Once you have located the line containing "7) finish edits cut@k; rest unchecked" in the material below, return it exactly along with each line after it through the line containing "Image 3: EM".

.....

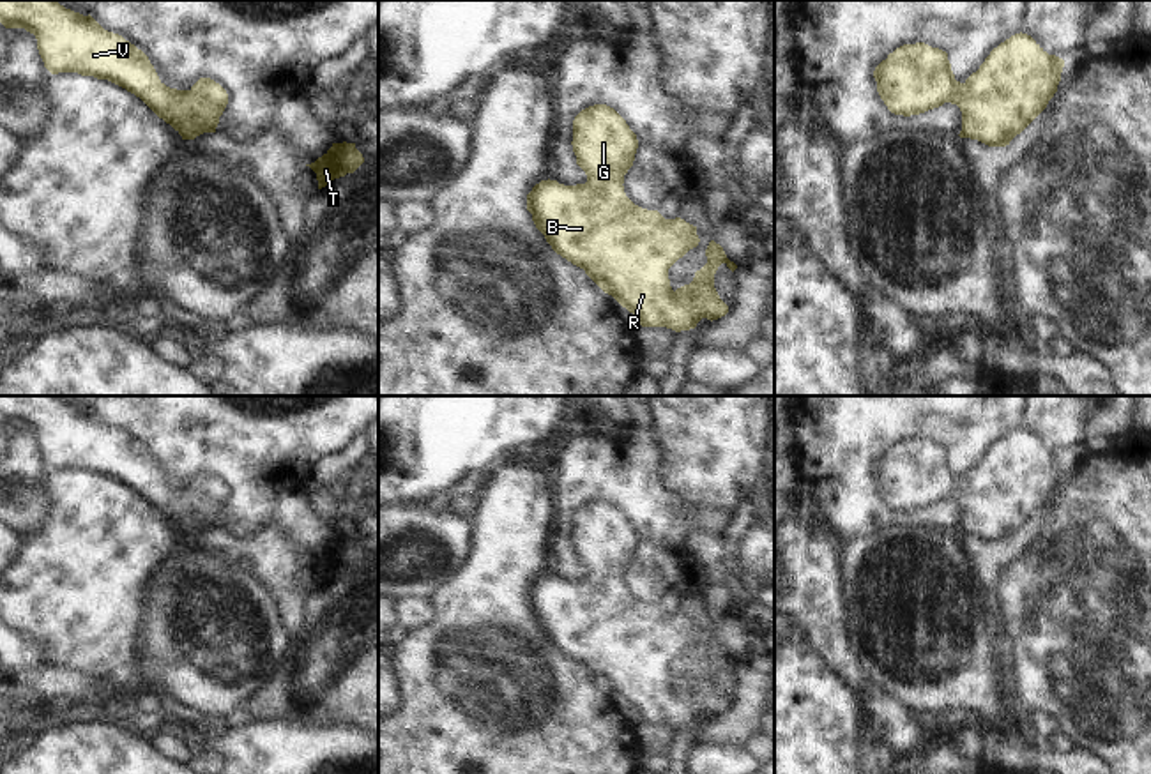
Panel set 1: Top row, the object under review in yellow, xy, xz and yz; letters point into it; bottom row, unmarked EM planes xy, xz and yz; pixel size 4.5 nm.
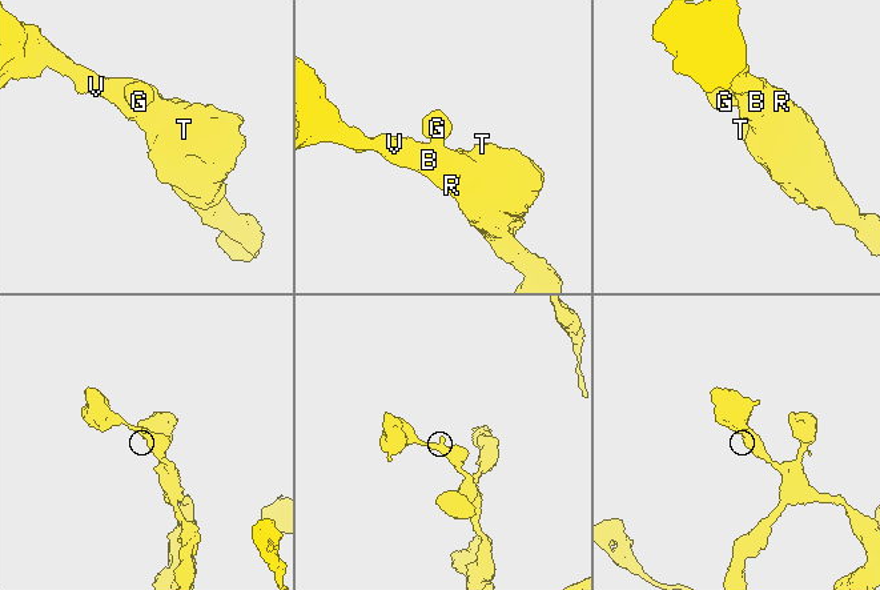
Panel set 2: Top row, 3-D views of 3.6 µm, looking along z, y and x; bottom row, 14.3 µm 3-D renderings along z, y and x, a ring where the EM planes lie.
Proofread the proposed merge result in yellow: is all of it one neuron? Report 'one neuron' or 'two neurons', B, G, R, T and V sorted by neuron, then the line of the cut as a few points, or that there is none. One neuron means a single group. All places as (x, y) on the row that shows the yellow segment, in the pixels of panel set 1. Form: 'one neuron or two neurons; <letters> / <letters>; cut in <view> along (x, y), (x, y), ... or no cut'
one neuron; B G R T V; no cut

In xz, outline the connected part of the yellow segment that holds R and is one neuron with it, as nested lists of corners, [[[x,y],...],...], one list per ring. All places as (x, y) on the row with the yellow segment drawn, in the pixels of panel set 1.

.....

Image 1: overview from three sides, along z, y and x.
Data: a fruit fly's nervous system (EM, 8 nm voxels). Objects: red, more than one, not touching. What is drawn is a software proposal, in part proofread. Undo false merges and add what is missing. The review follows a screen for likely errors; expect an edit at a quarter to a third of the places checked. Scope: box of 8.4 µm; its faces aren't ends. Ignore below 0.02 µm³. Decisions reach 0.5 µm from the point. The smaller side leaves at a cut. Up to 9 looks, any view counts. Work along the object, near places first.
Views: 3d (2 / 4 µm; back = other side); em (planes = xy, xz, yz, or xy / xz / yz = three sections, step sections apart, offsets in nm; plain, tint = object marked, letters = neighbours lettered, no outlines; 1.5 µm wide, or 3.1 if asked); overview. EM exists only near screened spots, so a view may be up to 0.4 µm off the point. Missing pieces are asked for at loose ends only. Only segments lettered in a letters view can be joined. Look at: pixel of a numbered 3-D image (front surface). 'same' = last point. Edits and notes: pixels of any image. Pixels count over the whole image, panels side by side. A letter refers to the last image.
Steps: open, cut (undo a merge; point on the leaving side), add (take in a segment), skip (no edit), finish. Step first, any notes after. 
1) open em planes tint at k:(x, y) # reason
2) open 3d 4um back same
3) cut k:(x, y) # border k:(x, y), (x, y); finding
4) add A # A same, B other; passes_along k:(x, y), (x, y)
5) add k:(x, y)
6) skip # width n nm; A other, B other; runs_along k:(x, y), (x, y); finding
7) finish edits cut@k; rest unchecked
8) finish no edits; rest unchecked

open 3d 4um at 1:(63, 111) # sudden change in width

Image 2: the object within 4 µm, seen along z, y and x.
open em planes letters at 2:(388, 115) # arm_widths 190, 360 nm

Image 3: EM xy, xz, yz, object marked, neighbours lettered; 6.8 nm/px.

.....

Result below.
7) finish edits cut@k; rest unchecked
8) finish no edits; rest unchecked

open 3d 4um at 1:(63, 111) # sudden change in width

Image 2: the object within 4 µm, seen along z, y and x.
open em planes letters at 2:(388, 115) # arm_widths 190, 360 nm

Image 3: EM xy, xz, yz, object marked, neighbours lettered; 6.8 nm/px.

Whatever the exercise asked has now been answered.